----- Data records

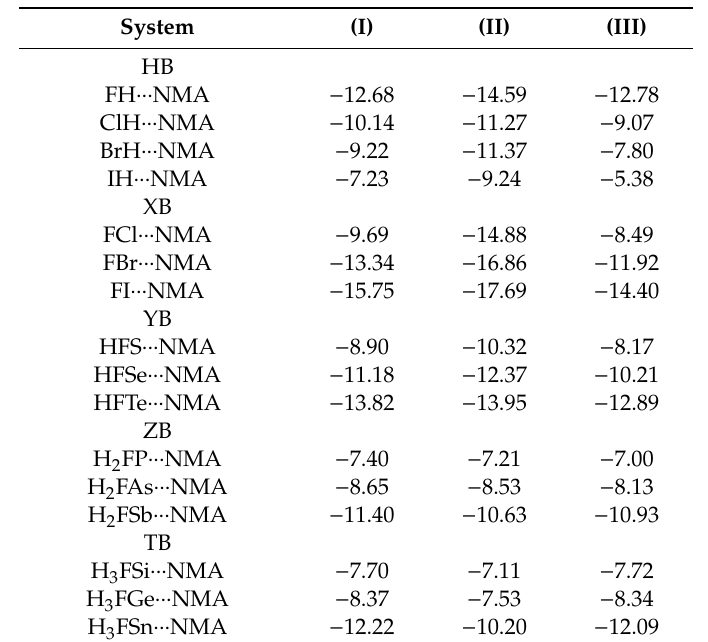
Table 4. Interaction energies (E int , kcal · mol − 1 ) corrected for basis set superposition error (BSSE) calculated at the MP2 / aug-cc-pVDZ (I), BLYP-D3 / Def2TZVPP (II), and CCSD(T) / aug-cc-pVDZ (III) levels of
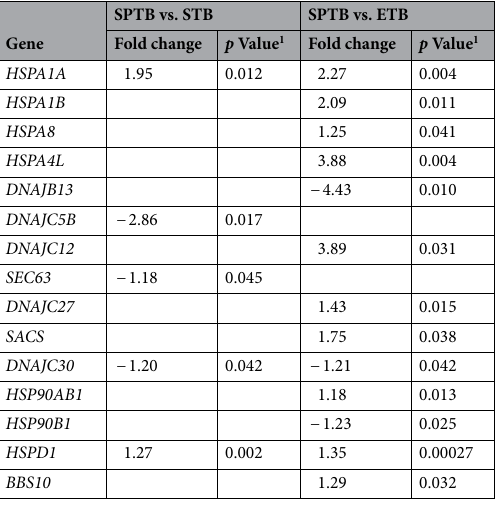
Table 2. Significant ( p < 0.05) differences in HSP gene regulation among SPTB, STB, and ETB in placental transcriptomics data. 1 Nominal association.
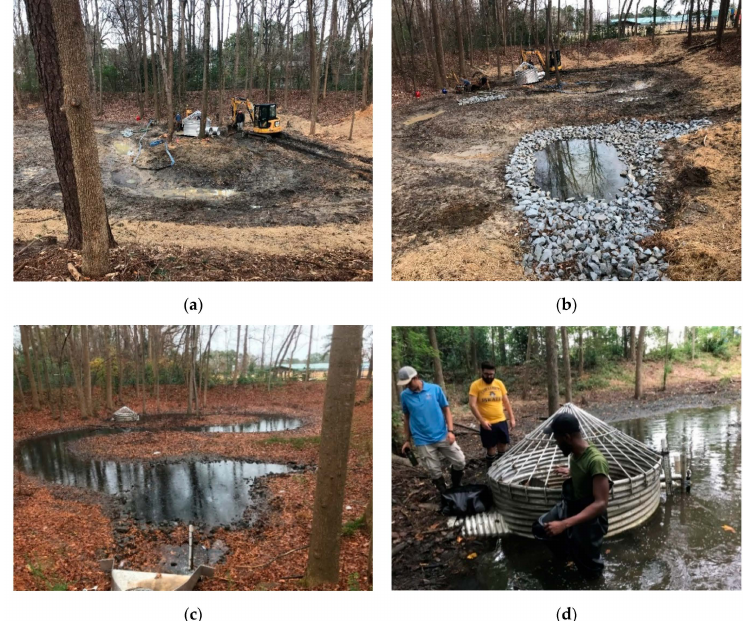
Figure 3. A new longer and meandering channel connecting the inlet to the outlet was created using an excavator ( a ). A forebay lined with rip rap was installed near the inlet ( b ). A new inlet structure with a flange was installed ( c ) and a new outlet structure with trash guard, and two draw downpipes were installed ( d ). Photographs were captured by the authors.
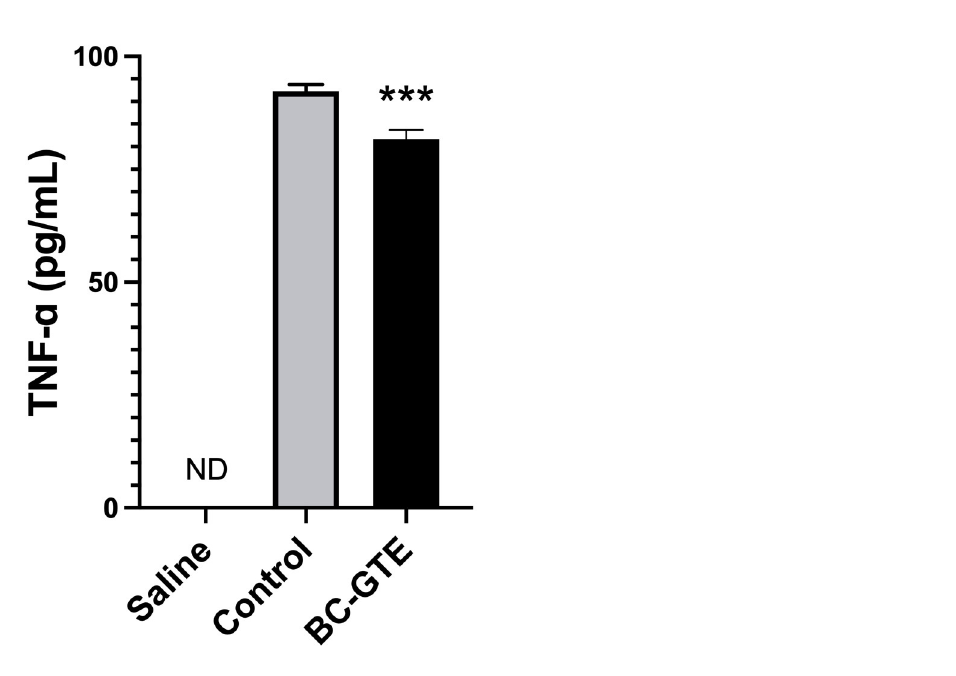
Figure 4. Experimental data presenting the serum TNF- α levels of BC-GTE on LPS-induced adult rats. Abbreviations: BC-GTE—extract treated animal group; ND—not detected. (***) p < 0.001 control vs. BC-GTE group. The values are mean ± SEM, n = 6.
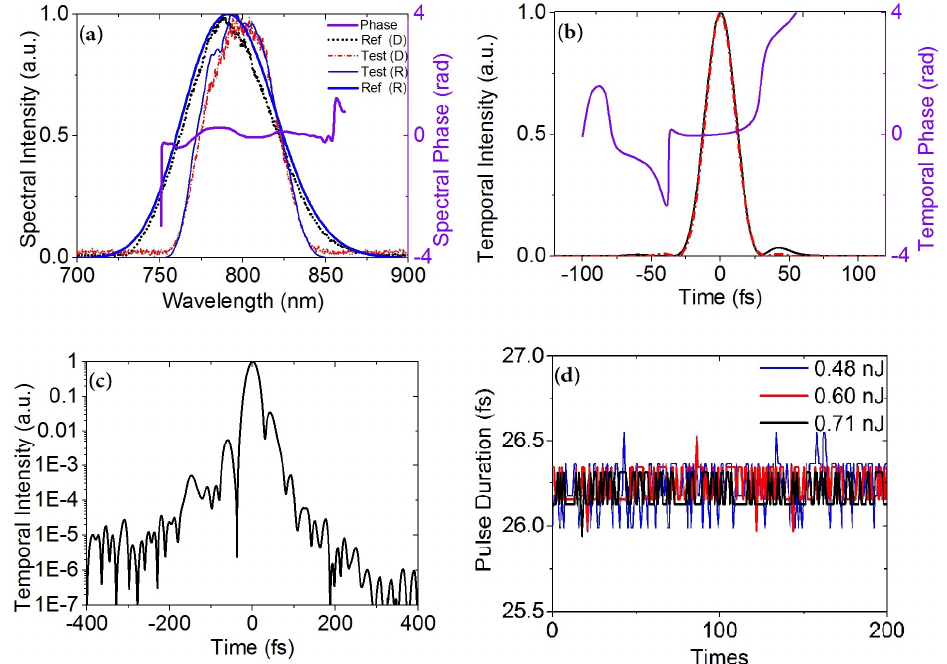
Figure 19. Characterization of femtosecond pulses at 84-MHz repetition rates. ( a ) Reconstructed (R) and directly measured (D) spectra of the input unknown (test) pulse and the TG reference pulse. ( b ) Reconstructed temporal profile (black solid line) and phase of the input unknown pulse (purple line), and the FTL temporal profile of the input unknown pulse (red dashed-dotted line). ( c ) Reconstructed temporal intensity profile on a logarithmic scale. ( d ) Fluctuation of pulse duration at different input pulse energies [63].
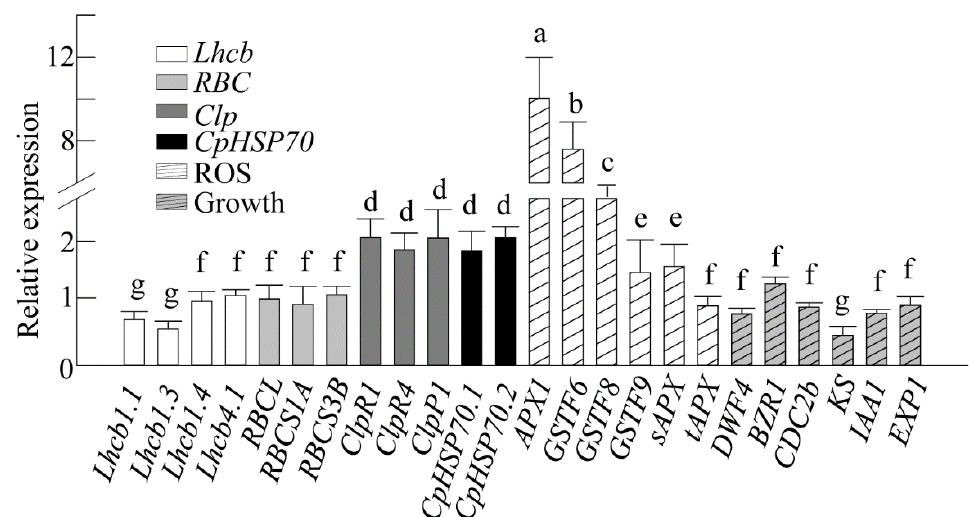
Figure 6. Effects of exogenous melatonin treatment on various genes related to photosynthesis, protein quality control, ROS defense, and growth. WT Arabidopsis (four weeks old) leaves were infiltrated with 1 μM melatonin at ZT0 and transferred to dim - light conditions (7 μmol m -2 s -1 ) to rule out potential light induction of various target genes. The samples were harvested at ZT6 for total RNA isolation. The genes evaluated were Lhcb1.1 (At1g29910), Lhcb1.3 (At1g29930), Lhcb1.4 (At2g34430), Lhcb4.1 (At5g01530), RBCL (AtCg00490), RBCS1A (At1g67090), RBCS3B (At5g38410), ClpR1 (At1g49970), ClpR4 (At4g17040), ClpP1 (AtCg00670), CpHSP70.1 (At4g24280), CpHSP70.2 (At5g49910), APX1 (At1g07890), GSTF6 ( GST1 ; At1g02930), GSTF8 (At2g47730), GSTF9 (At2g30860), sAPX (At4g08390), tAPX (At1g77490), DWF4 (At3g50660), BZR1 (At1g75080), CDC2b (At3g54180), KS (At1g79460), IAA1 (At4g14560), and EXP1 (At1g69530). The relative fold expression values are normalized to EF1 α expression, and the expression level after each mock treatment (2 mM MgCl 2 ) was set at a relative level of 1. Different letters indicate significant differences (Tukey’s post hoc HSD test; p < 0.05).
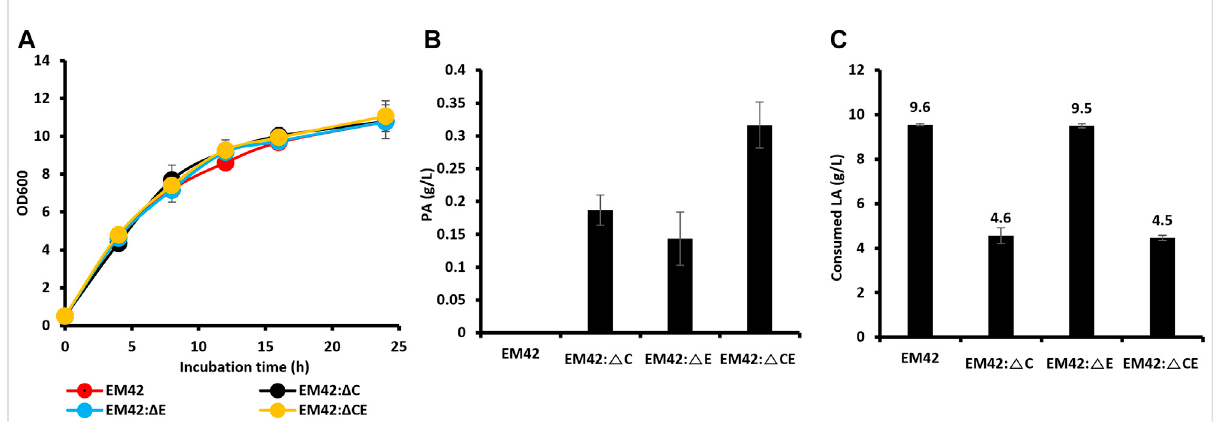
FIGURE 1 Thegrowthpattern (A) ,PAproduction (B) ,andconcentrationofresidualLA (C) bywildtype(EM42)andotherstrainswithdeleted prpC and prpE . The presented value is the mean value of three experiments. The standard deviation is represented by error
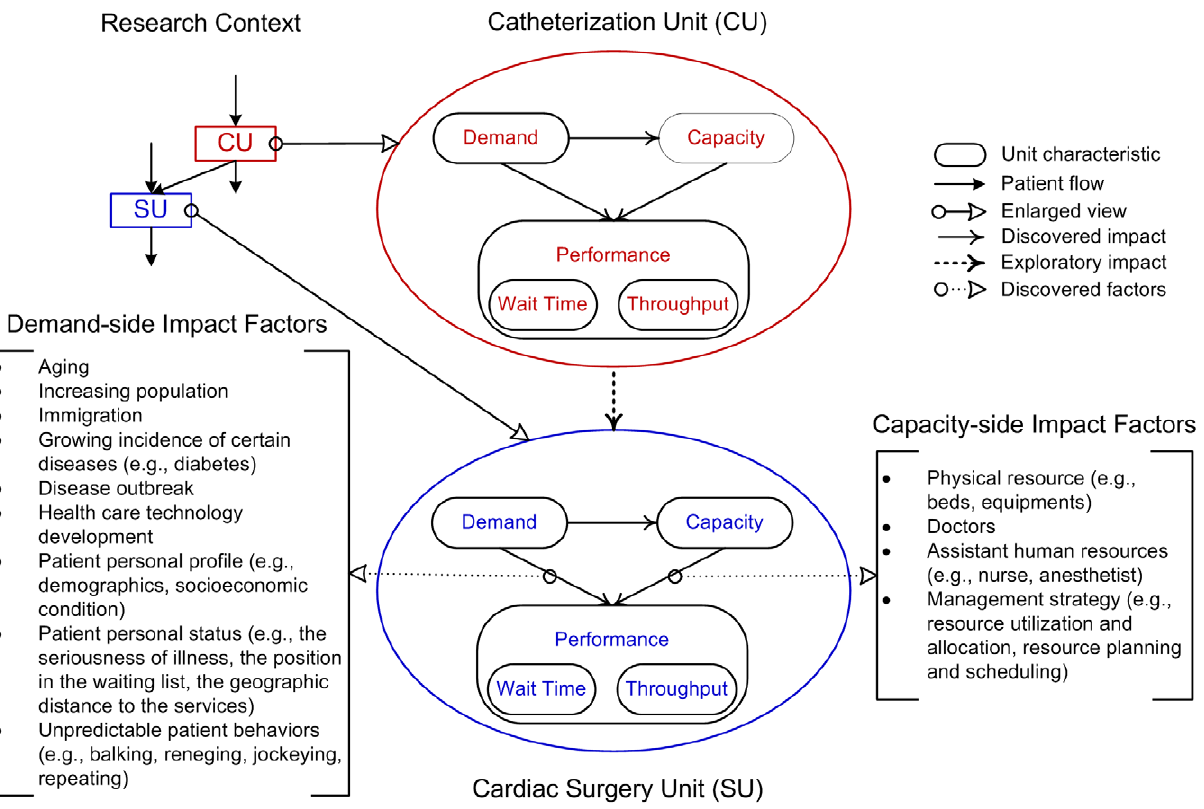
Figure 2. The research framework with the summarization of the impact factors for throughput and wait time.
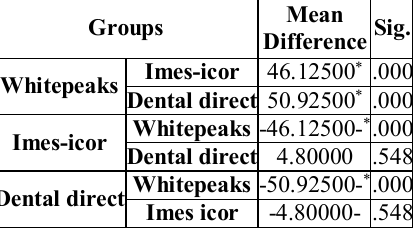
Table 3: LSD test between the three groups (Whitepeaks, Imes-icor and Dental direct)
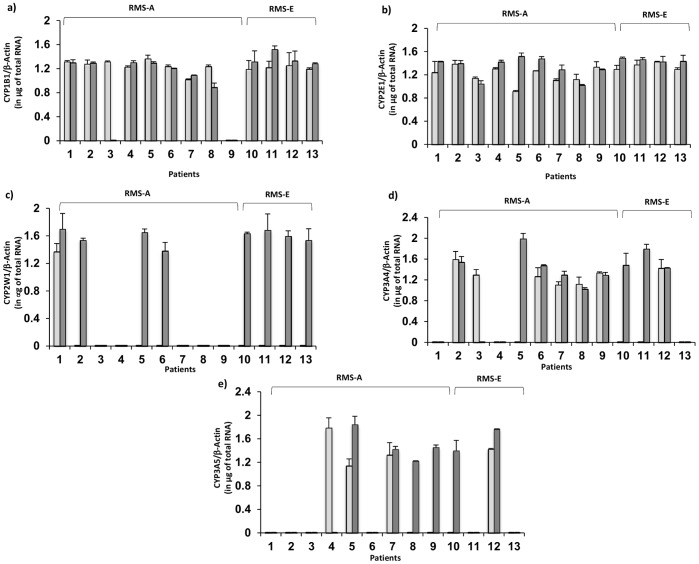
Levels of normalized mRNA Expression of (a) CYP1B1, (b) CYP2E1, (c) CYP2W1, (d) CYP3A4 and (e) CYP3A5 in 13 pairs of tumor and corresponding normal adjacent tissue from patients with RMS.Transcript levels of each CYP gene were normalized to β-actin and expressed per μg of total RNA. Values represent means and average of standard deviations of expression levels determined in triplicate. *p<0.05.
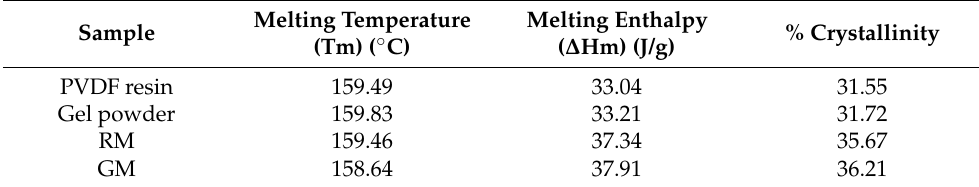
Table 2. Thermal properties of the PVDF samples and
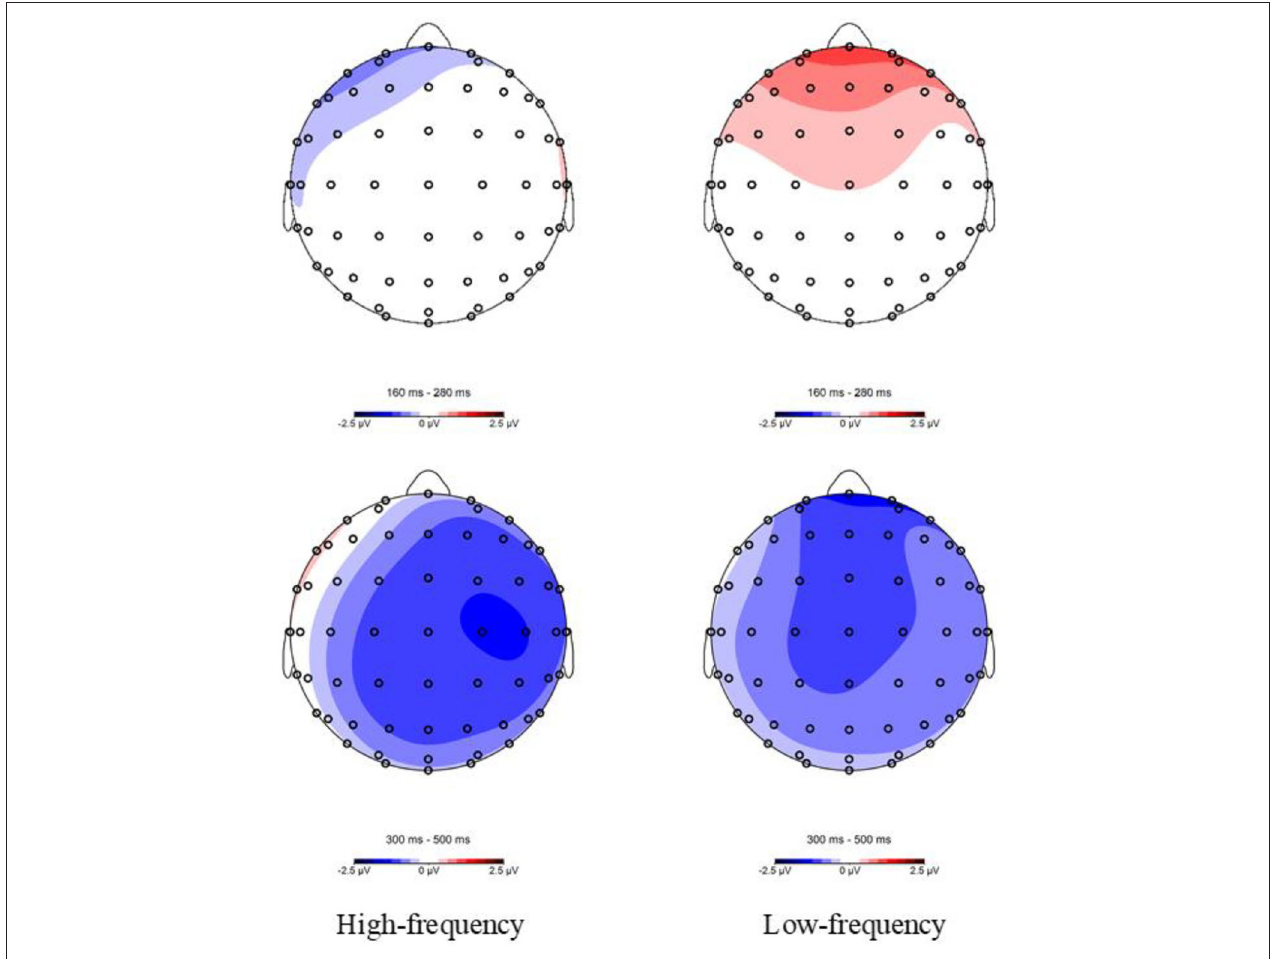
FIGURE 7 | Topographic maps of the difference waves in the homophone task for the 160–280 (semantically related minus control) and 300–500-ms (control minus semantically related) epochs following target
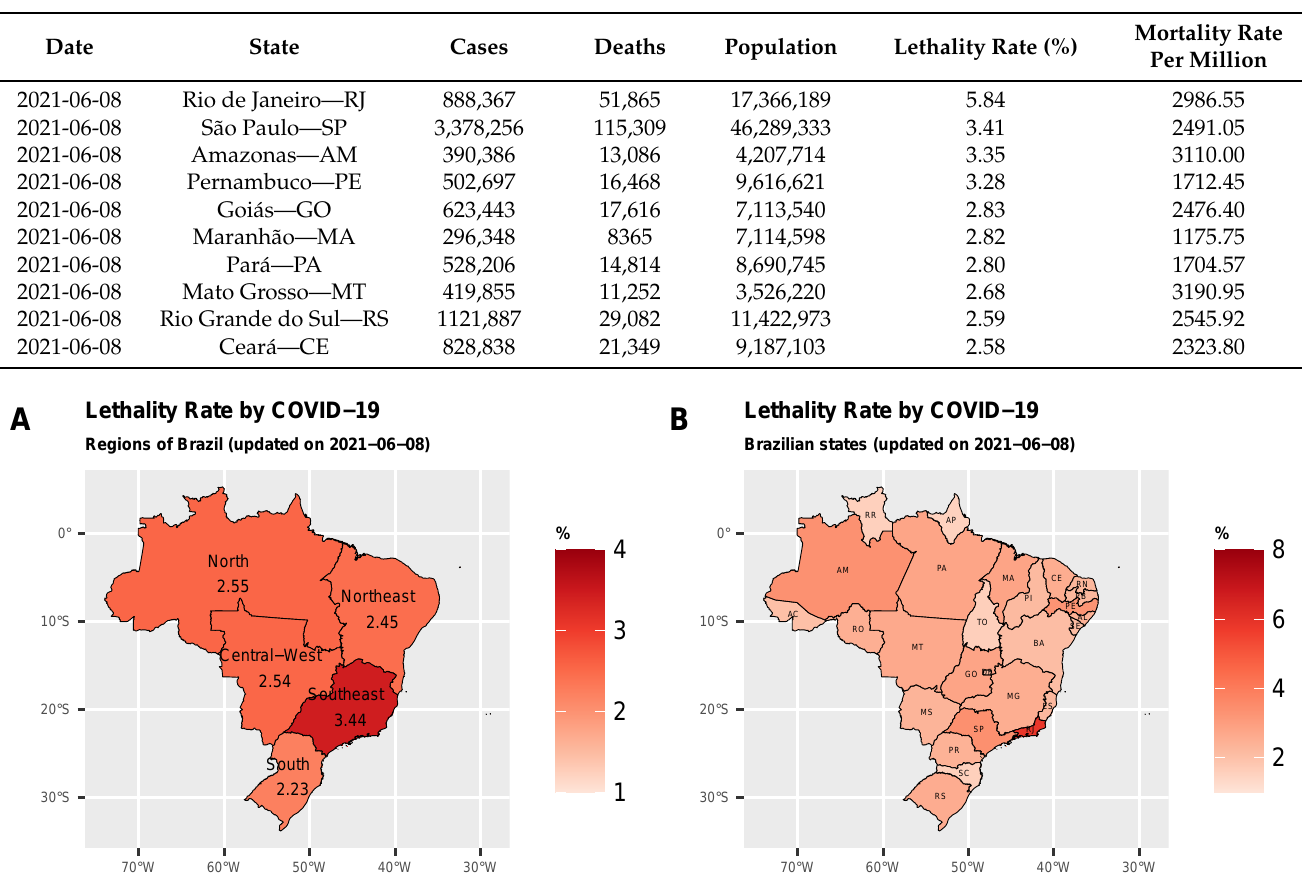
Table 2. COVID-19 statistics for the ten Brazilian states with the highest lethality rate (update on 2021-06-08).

----------

_Your instructions_
Repeat each entry above word for word, leaving every picture out.

_Final answer_
Table 4. Interaction energies (E int , kcal · mol − 1 ) corrected for basis set superposition error (BSSE) calculated at the MP2 / aug-cc-pVDZ (I), BLYP-D3 / Def2TZVPP (II), and CCSD(T) / aug-cc-pVDZ (III) levels of
Table 2. Significant ( p < 0.05) differences in HSP gene regulation among SPTB, STB, and ETB in placental transcriptomics data. 1 Nominal association.
Figure 3. A new longer and meandering channel connecting the inlet to the outlet was created using an excavator ( a ). A forebay lined with rip rap was installed near the inlet ( b ). A new inlet structure with a flange was installed ( c ) and a new outlet structure with trash guard, and two draw downpipes were installed ( d ). Photographs were captured by the authors.
Figure 4. Experimental data presenting the serum TNF- α levels of BC-GTE on LPS-induced adult rats. Abbreviations: BC-GTE—extract treated animal group; ND—not detected. (***) p < 0.001 control vs. BC-GTE group. The values are mean ± SEM, n = 6.
Figure 19. Characterization of femtosecond pulses at 84-MHz repetition rates. ( a ) Reconstructed (R) and directly measured (D) spectra of the input unknown (test) pulse and the TG reference pulse. ( b ) Reconstructed temporal profile (black solid line) and phase of the input unknown pulse (purple line), and the FTL temporal profile of the input unknown pulse (red dashed-dotted line). ( c ) Reconstructed temporal intensity profile on a logarithmic scale. ( d ) Fluctuation of pulse duration at different input pulse energies [63].
Figure 6. Effects of exogenous melatonin treatment on various genes related to photosynthesis, protein quality control, ROS defense, and growth. WT Arabidopsis (four weeks old) leaves were infiltrated with 1 μM melatonin at ZT0 and transferred to dim - light conditions (7 μmol m -2 s -1 ) to rule out potential light induction of various target genes. The samples were harvested at ZT6 for total RNA isolation. The genes evaluated were Lhcb1.1 (At1g29910), Lhcb1.3 (At1g29930), Lhcb1.4 (At2g34430), Lhcb4.1 (At5g01530), RBCL (AtCg00490), RBCS1A (At1g67090), RBCS3B (At5g38410), ClpR1 (At1g49970), ClpR4 (At4g17040), ClpP1 (AtCg00670), CpHSP70.1 (At4g24280), CpHSP70.2 (At5g49910), APX1 (At1g07890), GSTF6 ( GST1 ; At1g02930), GSTF8 (At2g47730), GSTF9 (At2g30860), sAPX (At4g08390), tAPX (At1g77490), DWF4 (At3g50660), BZR1 (At1g75080), CDC2b (At3g54180), KS (At1g79460), IAA1 (At4g14560), and EXP1 (At1g69530). The relative fold expression values are normalized to EF1 α expression, and the expression level after each mock treatment (2 mM MgCl 2 ) was set at a relative level of 1. Different letters indicate significant differences (Tukey’s post hoc HSD test; p < 0.05).
FIGURE 1 Thegrowthpattern (A) ,PAproduction (B) ,andconcentrationofresidualLA (C) bywildtype(EM42)andotherstrainswithdeleted prpC and prpE . The presented value is the mean value of three experiments. The standard deviation is represented by error
Figure 2. The research framework with the summarization of the impact factors for throughput and wait time.
Table 3: LSD test between the three groups (Whitepeaks, Imes-icor and Dental direct)
Levels of normalized mRNA Expression of (a) CYP1B1, (b) CYP2E1, (c) CYP2W1, (d) CYP3A4 and (e) CYP3A5 in 13 pairs of tumor and corresponding normal adjacent tissue from patients with RMS.Transcript levels of each CYP gene were normalized to β-actin and expressed per μg of total RNA. Values represent means and average of standard deviations of expression levels determined in triplicate. *p<0.05.
Table 2. Thermal properties of the PVDF samples and
FIGURE 7 | Topographic maps of the difference waves in the homophone task for the 160–280 (semantically related minus control) and 300–500-ms (control minus semantically related) epochs following target
Table 2. COVID-19 statistics for the ten Brazilian states with the highest lethality rate (update on 2021-06-08).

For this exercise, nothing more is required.